Here is an excerpt from my main cycle. It includes a multiple attempt at sending the email, because the connection problem that caused the first crash might still affect send_error_email. The script keeps waiting 1 second and trying to send the email again until the connection problem is solved and the email is sent without problems.

import traceback
if __name__ == '__main__':
  while True:
    try:
      # check if the file exists and do something that could crash
      time.sleep(0.2)
    except Exception as e:
      while True:
        try:
          if type(e) == 'anvil._server.AnvilWrappedError':
            send_error_email(f'Error:<br>\n{repr(e)}<br>\n{e.error_obj}')
          else:
            send_error_email(f'Error:<br>\n{traceback.format_exc()}')
          break
        except:
          time.sleep(1)

p.colbert · December 4, 2019, 6:44pm

Thank you, @stefano.menci! I can really sink my study teeth into this.

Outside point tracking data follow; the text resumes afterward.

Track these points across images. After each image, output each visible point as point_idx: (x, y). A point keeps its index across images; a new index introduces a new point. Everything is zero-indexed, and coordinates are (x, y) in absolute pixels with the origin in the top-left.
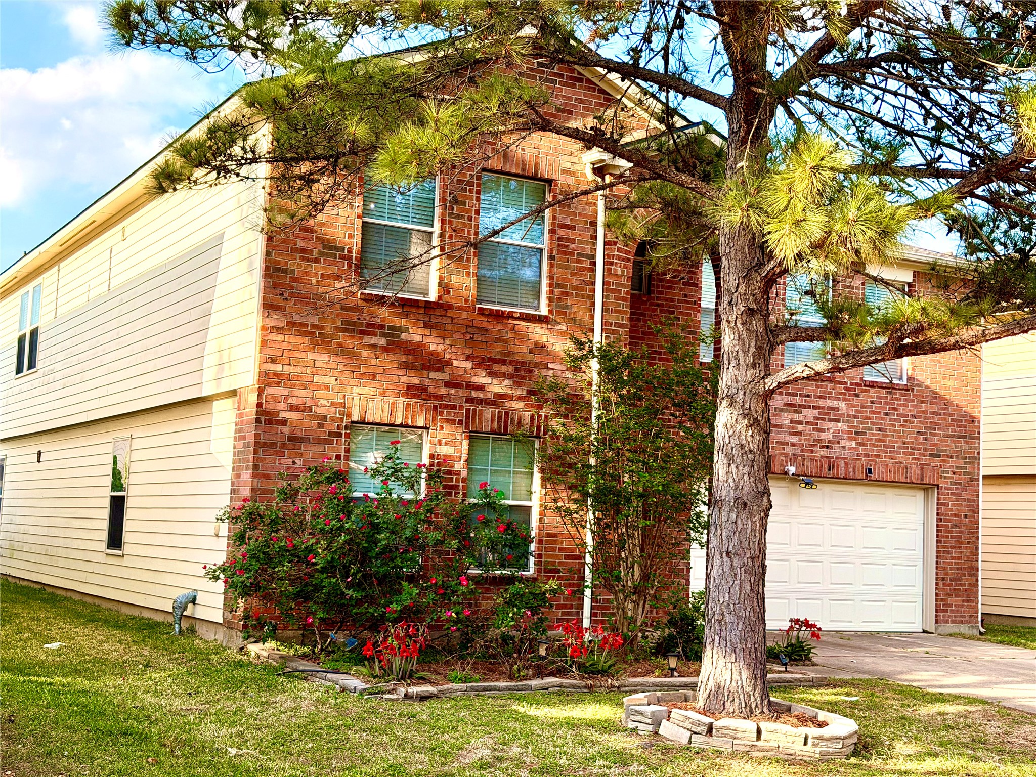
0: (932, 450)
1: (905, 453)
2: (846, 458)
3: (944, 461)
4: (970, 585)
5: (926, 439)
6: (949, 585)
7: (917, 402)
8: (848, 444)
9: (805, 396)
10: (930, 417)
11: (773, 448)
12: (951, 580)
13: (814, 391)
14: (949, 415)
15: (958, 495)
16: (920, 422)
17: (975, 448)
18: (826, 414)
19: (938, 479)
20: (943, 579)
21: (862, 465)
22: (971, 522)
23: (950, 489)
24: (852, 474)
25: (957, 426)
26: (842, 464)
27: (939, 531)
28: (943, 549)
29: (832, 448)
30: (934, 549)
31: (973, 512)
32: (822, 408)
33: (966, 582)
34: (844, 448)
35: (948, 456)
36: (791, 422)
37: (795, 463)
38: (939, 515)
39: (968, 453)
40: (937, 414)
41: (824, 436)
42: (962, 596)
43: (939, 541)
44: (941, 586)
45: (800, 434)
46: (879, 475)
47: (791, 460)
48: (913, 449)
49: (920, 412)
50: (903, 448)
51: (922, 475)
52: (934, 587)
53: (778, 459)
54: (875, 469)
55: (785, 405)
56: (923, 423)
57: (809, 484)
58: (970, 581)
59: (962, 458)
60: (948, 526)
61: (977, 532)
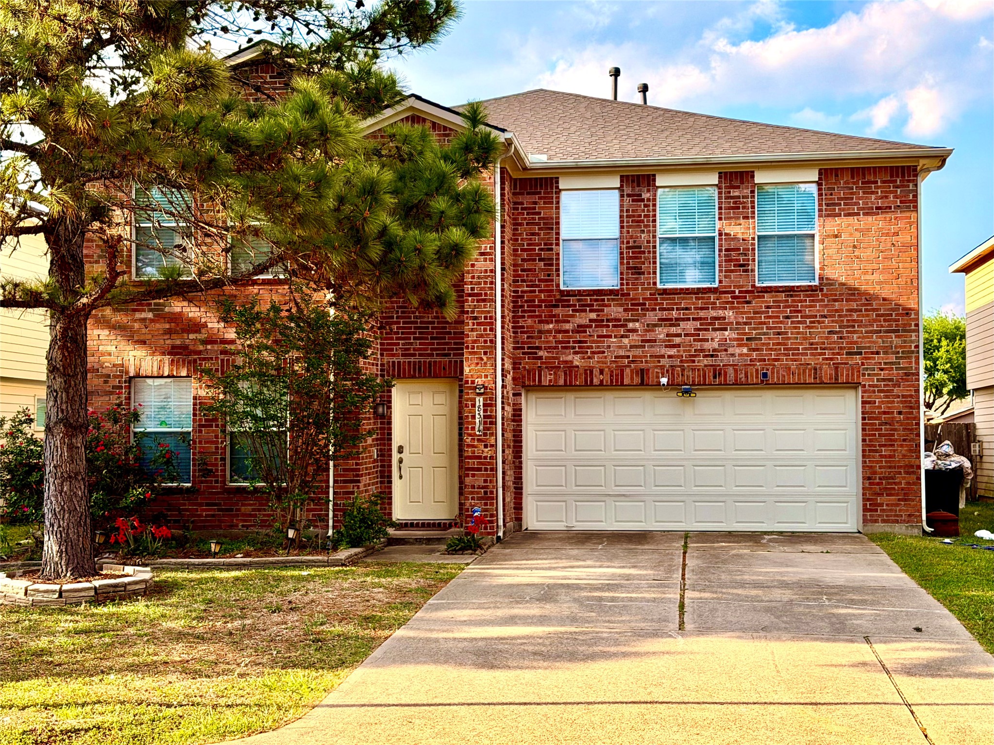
0: (850, 348)
1: (812, 354)
2: (735, 365)
3: (866, 358)
4: (908, 483)
5: (841, 338)
6: (878, 484)
7: (828, 301)
8: (737, 351)
9: (683, 309)
10: (846, 315)
11: (646, 362)
12: (880, 479)
13: (694, 304)
14: (874, 310)
15: (888, 391)
16: (833, 321)
17: (912, 342)
18: (710, 324)
19: (858, 377)
20: (869, 478)
21: (757, 370)
22: (908, 418)
23: (876, 386)
24: (743, 379)
25: (885, 320)
26: (731, 371)
27: (864, 430)
28: (869, 448)
29: (717, 356)
30: (861, 448)
31: (911, 408)
32: (704, 319)
33: (903, 480)
34: (733, 355)
35: (872, 353)
36: (668, 335)
37: (673, 374)
38: (863, 413)
39: (901, 347)
40: (856, 311)
41: (707, 345)
42: (898, 495)
43: (864, 440)
44: (867, 485)
45: (678, 346)
46: (778, 378)
47: (668, 371)
48: (824, 349)
49: (832, 311)
50: (811, 349)
51: (836, 374)
52: (861, 486)
53: (653, 373)
54: (773, 373)
55: (659, 320)
56: (836, 322)
57: (687, 392)
58: (908, 480)
59: (893, 353)
60: (875, 424)
61: (916, 429)
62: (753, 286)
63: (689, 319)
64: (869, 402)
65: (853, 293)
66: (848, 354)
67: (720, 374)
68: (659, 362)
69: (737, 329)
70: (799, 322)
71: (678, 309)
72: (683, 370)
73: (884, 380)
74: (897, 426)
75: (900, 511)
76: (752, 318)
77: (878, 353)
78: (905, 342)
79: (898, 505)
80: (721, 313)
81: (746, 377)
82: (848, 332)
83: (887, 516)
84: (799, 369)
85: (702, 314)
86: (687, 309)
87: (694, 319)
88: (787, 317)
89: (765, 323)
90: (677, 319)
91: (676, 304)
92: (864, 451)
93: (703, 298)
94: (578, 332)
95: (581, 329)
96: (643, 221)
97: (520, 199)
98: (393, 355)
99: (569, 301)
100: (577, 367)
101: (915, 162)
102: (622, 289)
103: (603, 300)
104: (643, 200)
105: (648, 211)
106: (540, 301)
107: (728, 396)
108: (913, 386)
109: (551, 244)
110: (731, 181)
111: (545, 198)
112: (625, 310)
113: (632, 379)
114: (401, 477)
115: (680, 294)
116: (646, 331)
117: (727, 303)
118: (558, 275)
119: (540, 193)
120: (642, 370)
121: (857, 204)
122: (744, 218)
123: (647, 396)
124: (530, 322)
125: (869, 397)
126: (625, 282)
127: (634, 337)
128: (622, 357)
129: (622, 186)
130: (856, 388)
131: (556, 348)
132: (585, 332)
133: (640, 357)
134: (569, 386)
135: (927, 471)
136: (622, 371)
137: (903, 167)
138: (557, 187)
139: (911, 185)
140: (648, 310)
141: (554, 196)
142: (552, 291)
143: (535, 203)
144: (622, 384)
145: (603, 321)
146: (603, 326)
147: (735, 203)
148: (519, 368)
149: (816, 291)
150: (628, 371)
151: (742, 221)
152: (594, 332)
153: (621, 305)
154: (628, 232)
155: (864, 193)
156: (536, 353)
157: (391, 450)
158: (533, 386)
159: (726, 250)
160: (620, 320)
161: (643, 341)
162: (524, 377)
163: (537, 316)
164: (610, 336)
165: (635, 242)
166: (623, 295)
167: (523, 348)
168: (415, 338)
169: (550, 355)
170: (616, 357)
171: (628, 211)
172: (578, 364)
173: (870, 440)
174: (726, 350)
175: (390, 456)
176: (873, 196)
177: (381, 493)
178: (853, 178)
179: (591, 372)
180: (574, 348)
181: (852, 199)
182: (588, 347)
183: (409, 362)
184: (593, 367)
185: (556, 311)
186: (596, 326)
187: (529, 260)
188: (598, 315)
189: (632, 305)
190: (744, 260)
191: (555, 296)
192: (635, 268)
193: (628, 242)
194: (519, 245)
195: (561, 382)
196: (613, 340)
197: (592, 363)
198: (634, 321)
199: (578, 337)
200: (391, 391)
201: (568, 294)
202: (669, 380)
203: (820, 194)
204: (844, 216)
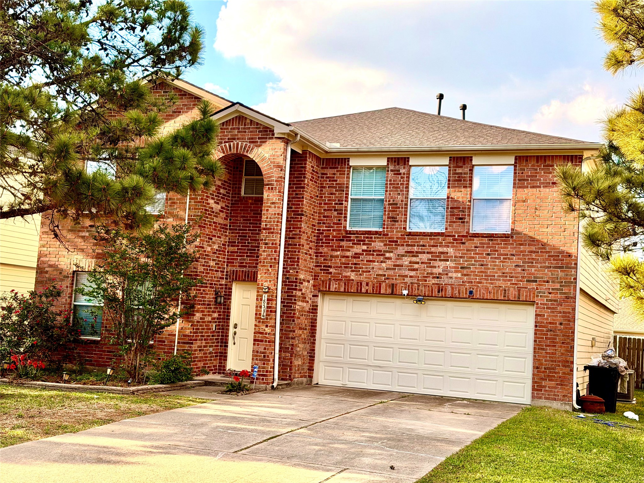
0: (529, 277)
1: (504, 280)
2: (452, 285)
3: (540, 285)
4: (564, 373)
5: (523, 270)
6: (543, 372)
7: (516, 245)
9: (421, 246)
10: (528, 255)
11: (396, 279)
12: (545, 369)
13: (428, 242)
14: (547, 252)
15: (553, 308)
16: (518, 259)
17: (571, 275)
18: (438, 256)
19: (534, 297)
20: (537, 368)
21: (466, 289)
22: (566, 328)
23: (545, 304)
24: (457, 294)
25: (554, 260)
26: (449, 288)
27: (535, 334)
28: (538, 347)
29: (441, 278)
30: (533, 347)
31: (569, 321)
32: (434, 253)
33: (561, 370)
34: (451, 278)
35: (544, 281)
36: (410, 263)
37: (412, 289)
38: (536, 322)
40: (534, 252)
41: (435, 271)
42: (556, 380)
43: (535, 341)
44: (536, 372)
45: (417, 270)
46: (480, 295)
47: (409, 286)
48: (512, 277)
49: (519, 252)
50: (503, 276)
51: (519, 295)
52: (532, 373)
53: (399, 286)
54: (476, 291)
55: (406, 252)
56: (521, 259)
57: (420, 301)
58: (564, 371)
59: (558, 283)
60: (543, 331)
61: (572, 336)
62: (468, 233)
63: (424, 253)
64: (540, 315)
65: (533, 241)
66: (528, 281)
67: (442, 290)
68: (404, 280)
69: (455, 260)
70: (496, 258)
71: (418, 246)
72: (419, 286)
73: (551, 300)
74: (558, 333)
75: (558, 392)
76: (465, 254)
77: (548, 282)
78: (567, 275)
79: (555, 388)
80: (445, 250)
81: (459, 293)
82: (528, 266)
83: (548, 395)
84: (494, 290)
85: (433, 249)
86: (423, 246)
87: (428, 253)
88: (488, 254)
89: (473, 258)
90: (417, 252)
91: (417, 242)
92: (535, 348)
93: (434, 239)
94: (355, 258)
95: (356, 256)
96: (399, 188)
97: (325, 171)
98: (234, 266)
99: (350, 237)
100: (353, 280)
101: (580, 152)
102: (384, 231)
103: (372, 238)
104: (400, 174)
105: (403, 181)
106: (333, 237)
107: (450, 305)
109: (342, 201)
110: (457, 163)
111: (340, 171)
112: (385, 245)
113: (386, 290)
114: (234, 344)
115: (420, 236)
116: (397, 259)
117: (450, 243)
118: (346, 221)
119: (338, 168)
120: (393, 285)
121: (540, 180)
122: (464, 187)
123: (398, 302)
124: (326, 249)
125: (540, 312)
126: (386, 226)
127: (389, 262)
128: (381, 275)
129: (388, 164)
130: (532, 305)
131: (341, 267)
132: (359, 258)
133: (391, 276)
134: (347, 293)
136: (380, 285)
137: (572, 156)
138: (348, 164)
140: (399, 245)
141: (346, 170)
142: (340, 230)
143: (334, 174)
144: (380, 293)
145: (370, 251)
146: (370, 255)
147: (459, 177)
148: (317, 279)
149: (509, 237)
150: (383, 285)
151: (463, 189)
152: (365, 258)
153: (382, 242)
154: (390, 194)
155: (544, 173)
156: (328, 270)
157: (228, 326)
158: (326, 291)
159: (451, 208)
160: (381, 251)
161: (394, 265)
162: (320, 285)
163: (330, 246)
164: (374, 261)
165: (393, 201)
166: (384, 235)
167: (321, 266)
168: (247, 256)
169: (337, 271)
170: (377, 275)
171: (390, 180)
172: (353, 278)
173: (540, 342)
174: (447, 274)
175: (228, 330)
176: (551, 175)
177: (220, 353)
178: (537, 162)
179: (361, 284)
180: (351, 268)
181: (536, 176)
182: (360, 268)
183: (243, 271)
184: (362, 281)
185: (342, 243)
186: (366, 255)
187: (328, 210)
188: (368, 248)
189: (390, 241)
190: (462, 215)
191: (342, 234)
192: (393, 218)
193: (389, 201)
194: (323, 200)
195: (342, 289)
196: (376, 264)
197: (362, 278)
198: (390, 252)
199: (355, 261)
200: (231, 289)
201: (351, 233)
202: (409, 292)
203: (515, 173)
204: (530, 188)
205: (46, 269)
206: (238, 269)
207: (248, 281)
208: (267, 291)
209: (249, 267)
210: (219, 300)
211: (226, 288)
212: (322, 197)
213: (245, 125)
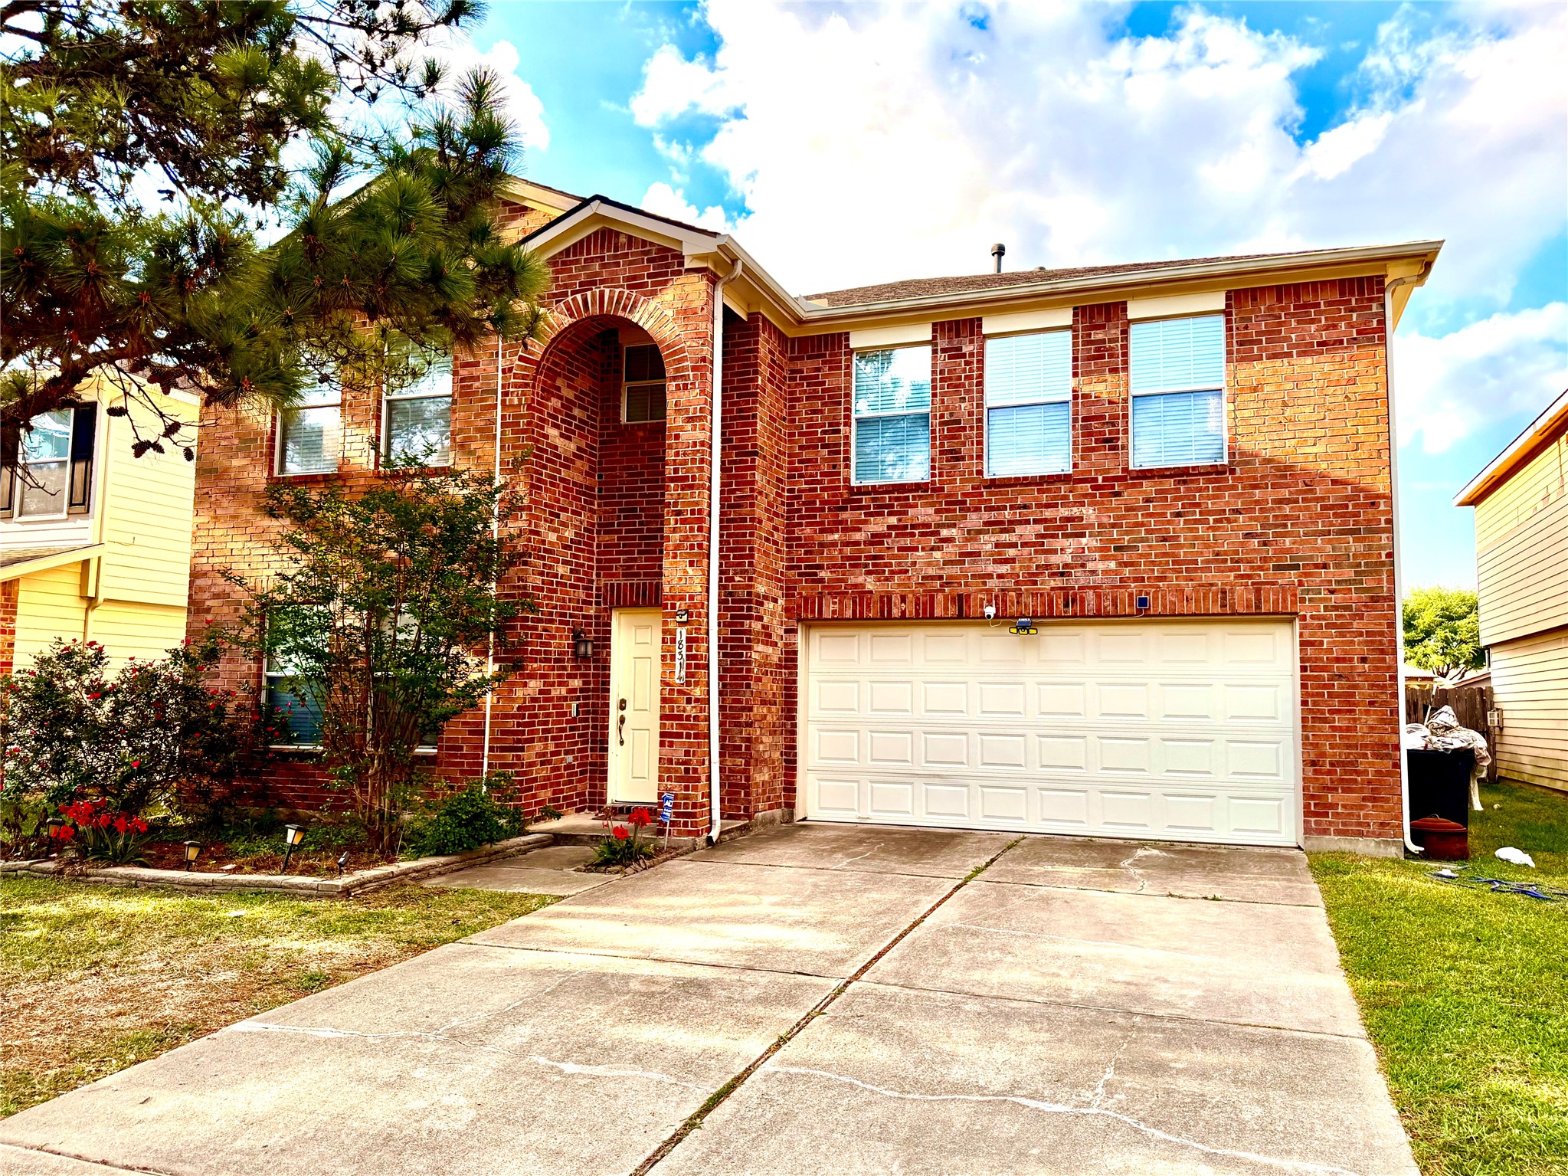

This code does not try to re-establish a connection. Is that somewhere else? Or does it count on Anvil’s library to re-establish the connection on its own?

stefano.menci · December 4, 2019, 7:51pm

There is one anvil.server.connect("xxx") at the beginning, and that’s enough to try to reconnect when there is a problem.

… Well, almost.

That is enough to reconnect and get your uplink to manage data tables, emails and call server functions. Anything initiated from the uplink side.
But is not enough to reconnect to the server and register the server callable functions defined in the uplink and allow the server modules to call them. Which, if I understand your question, is not your case.

But it is my case. So I added a try: ... except: block also around the calls to the uplink scripts that are waiting forever, and if the call to the function defined in the uplink fails I do:

On the server:
- Send myself an email so I know I need to restart the uplink script
- Add a row to a table that says that I tried and failed to call the uplink function
On the uplink script:
- Poll the server every 60 seconds and check for the above mentioned rows, and if I detect one I act upon it as if I were responding to the request coming from the server, only with a few seconds dealy

I think I could do better. That is the 60 second polling could start a new instance of itself and terminate, so the new instance would establish a new fresh connection. But the (1) the reboot is required only once or twice a month and (2) everything works well, at worst with a few seconds delay that doesn’t bother me.

Now that I think about it, two nights ago all the connections were interrupted (I saw it from other logs), but I didn’t receive any emails and everything is still working without restarting the uplink scripts.
Question for Anvil Central: did something change in the automatic reconnection and now the server callable functions keep working when the connection is automatically reconnected?